BigTest

BigTest is a white-box test-input generation tool for data-intensive scalable computing (DISC) applications written for Apache Spark. Given a Spark program, it automatically synthesizes a small set of concrete input records that systematically exercise the program's combined dataflow and user-defined-function (UDF) behaviour, so that corner cases can be tested locally in seconds rather than by running the application over terabytes of production data.

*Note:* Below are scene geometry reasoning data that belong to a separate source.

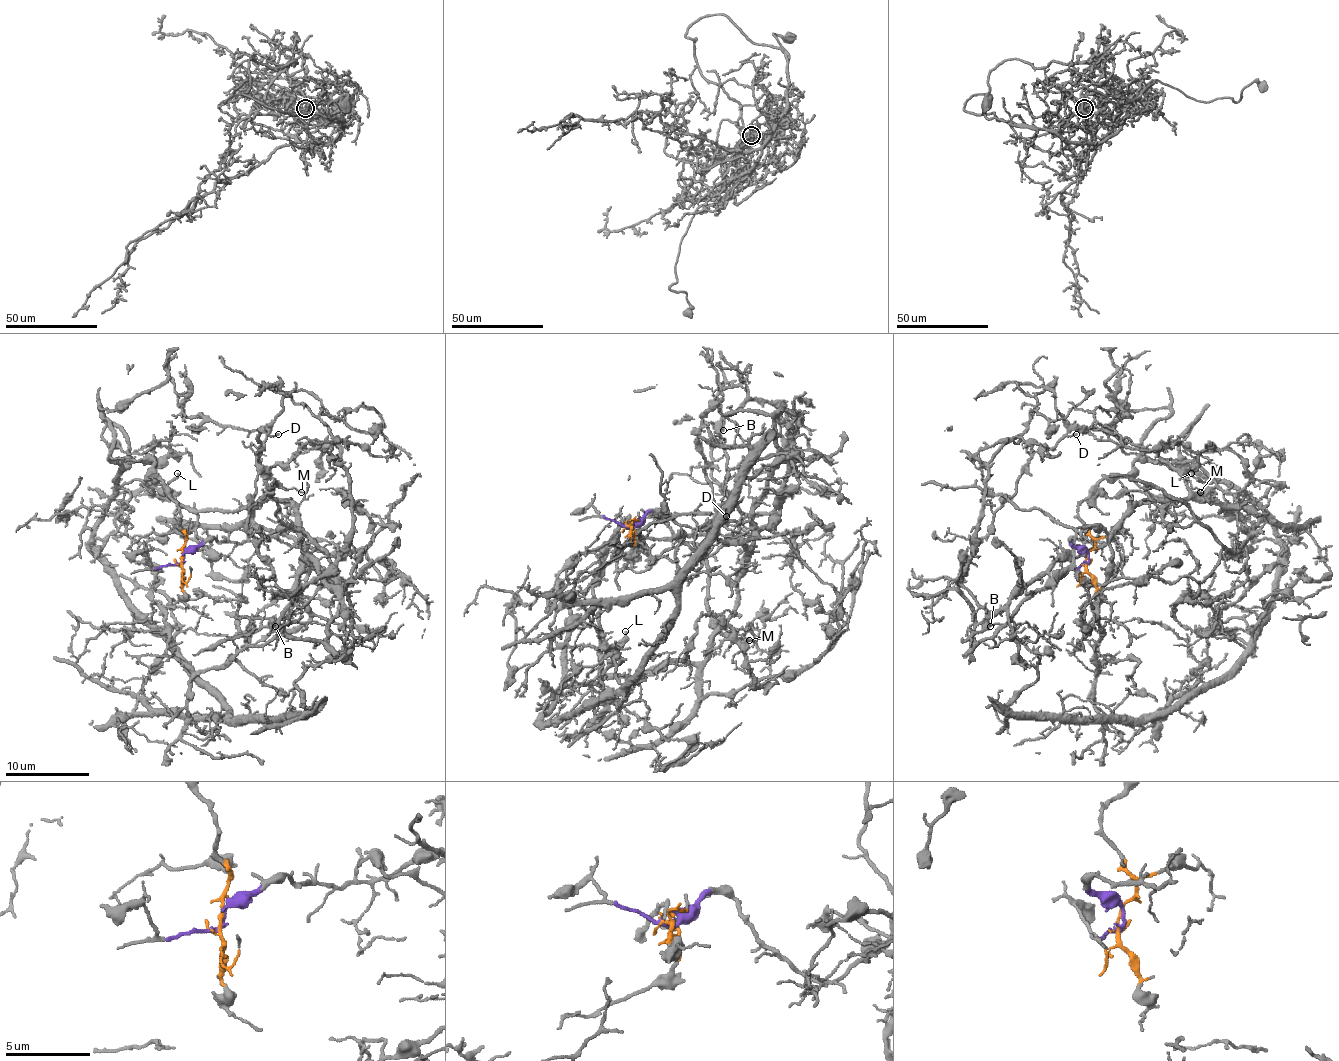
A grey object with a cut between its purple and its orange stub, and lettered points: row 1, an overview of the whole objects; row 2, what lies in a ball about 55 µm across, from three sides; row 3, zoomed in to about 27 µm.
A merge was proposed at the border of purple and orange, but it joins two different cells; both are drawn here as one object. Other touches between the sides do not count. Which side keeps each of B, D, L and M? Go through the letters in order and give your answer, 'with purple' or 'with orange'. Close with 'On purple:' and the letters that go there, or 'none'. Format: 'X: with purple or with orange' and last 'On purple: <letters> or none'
B: with purple
D: with orange
L: with orange
M: with orange
On purple: B

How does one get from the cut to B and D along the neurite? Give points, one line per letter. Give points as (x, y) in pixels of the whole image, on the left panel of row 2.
B: (183, 562), (201, 543), (302, 530), (331, 564), (340, 612), (323, 641), (275, 626)
D: (183, 559), (178, 505), (145, 461), (155, 495), (195, 509), (254, 507), (266, 490), (262, 430), (279, 434)

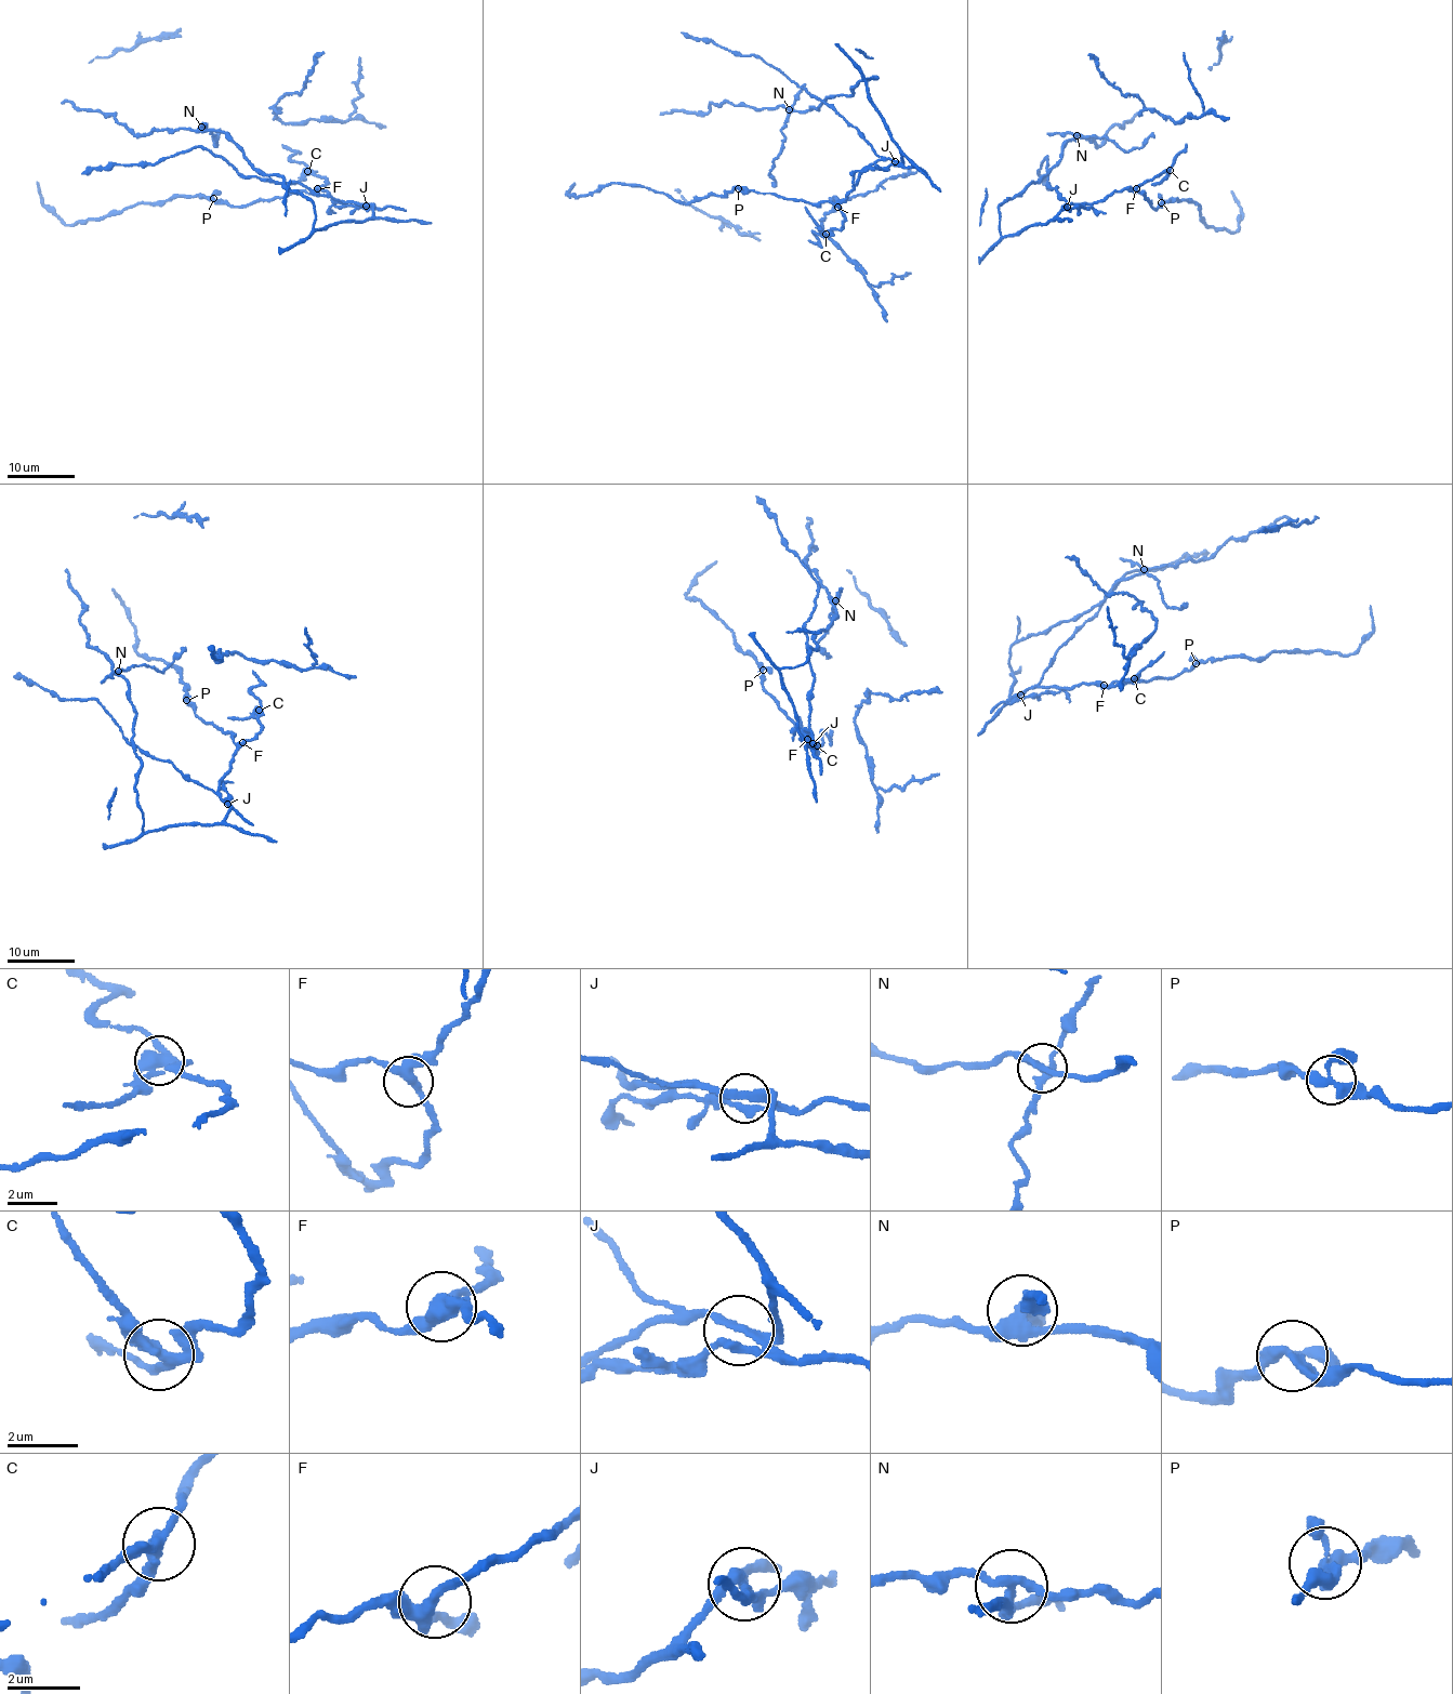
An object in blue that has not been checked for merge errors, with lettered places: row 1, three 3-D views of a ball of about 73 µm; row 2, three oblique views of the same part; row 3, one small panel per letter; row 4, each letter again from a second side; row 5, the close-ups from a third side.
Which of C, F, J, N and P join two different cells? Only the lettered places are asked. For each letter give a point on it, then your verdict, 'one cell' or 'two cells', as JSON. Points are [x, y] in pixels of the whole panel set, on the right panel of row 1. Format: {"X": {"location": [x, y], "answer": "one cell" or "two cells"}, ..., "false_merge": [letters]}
{"C": {"location": [1170, 170], "answer": "two cells"}, "F": {"location": [1136, 188], "answer": "one cell"}, "J": {"location": [1067, 207], "answer": "two cells"}, "N": {"location": [1077, 135], "answer": "two cells"}, "P": {"location": [1161, 202], "answer": "one cell"}, "false_merge": ["C", "J", "N"]}

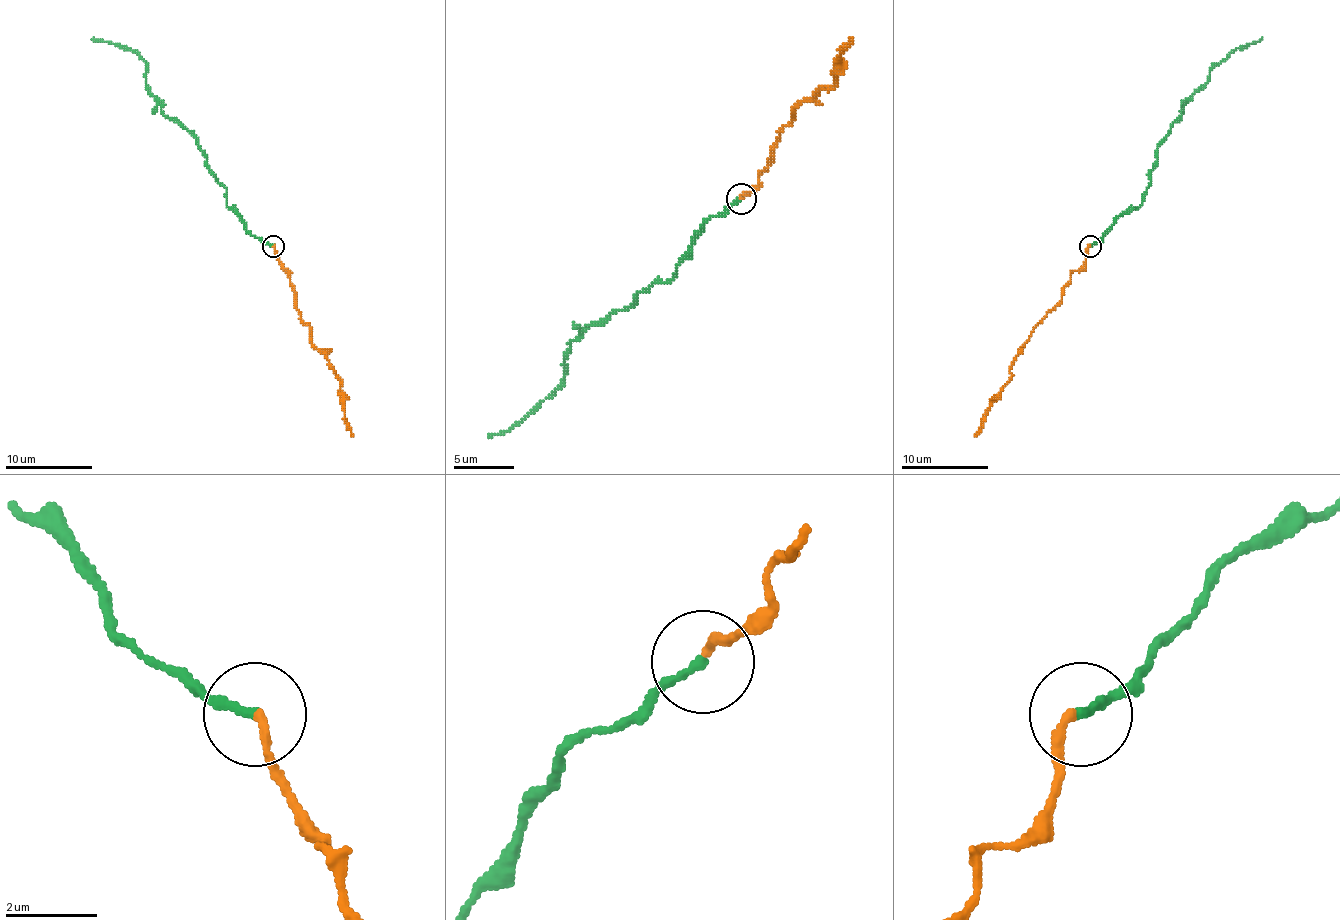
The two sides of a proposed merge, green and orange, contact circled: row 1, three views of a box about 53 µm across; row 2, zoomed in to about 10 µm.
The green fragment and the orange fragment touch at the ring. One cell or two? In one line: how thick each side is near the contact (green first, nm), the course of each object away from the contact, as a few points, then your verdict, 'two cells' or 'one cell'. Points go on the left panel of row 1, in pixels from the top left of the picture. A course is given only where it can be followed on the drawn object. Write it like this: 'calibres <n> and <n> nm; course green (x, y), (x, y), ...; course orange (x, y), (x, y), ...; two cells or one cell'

The technique was introduced in the following publications, and this repository is a maintained, runnable version of the accompanying artifact:

White-Box Testing of Big Data Analytics with Complex User-Defined Functions. Muhammad Ali Gulzar, Shaghayegh Mardani, Madanlal Musuvathi, and Miryung Kim. ESEC/FSE 2019. DOI: 10.1145/3338906.3338953
BigTest: A Symbolic Execution Based Systematic Test Generation Tool for Apache Spark. Muhammad Ali Gulzar, Madanlal Musuvathi, and Miryung Kim. ICSE 2020 (Companion). DOI: 10.1145/3377812.3382145. Demonstration video: https://youtu.be/OeHhoKiDYso

Motivation
How BigTest works
Repository layout
Requirements and platform notes
Installation
Usage
Output
From SMT models to job-ready data files
Benchmarks
Worked examples from the papers
Configuration
Authoring new benchmarks
Modernization status
Troubleshooting
Further documentation
Citing BigTest
License and acknowledgements

Motivation

DISC systems such as Google MapReduce, Apache Hadoop, and Apache Spark routinely process terabytes of data. At that scale, rare and buggy corner cases appear frequently in production, and an application may run for hours before crashing or, worse, silently producing corrupted output. The common practice of testing such applications on a small random sample of the input rarely covers these corner cases.

Unlike SQL queries, DISC applications combine relational operators (such as join and group-by) and dataflow operators (such as map and flatMap) with arbitrarily complex user-defined functions written in a general-purpose language. Testing them well therefore requires reasoning about the internal logic of the UDFs together with the semantics of the operators that surround them.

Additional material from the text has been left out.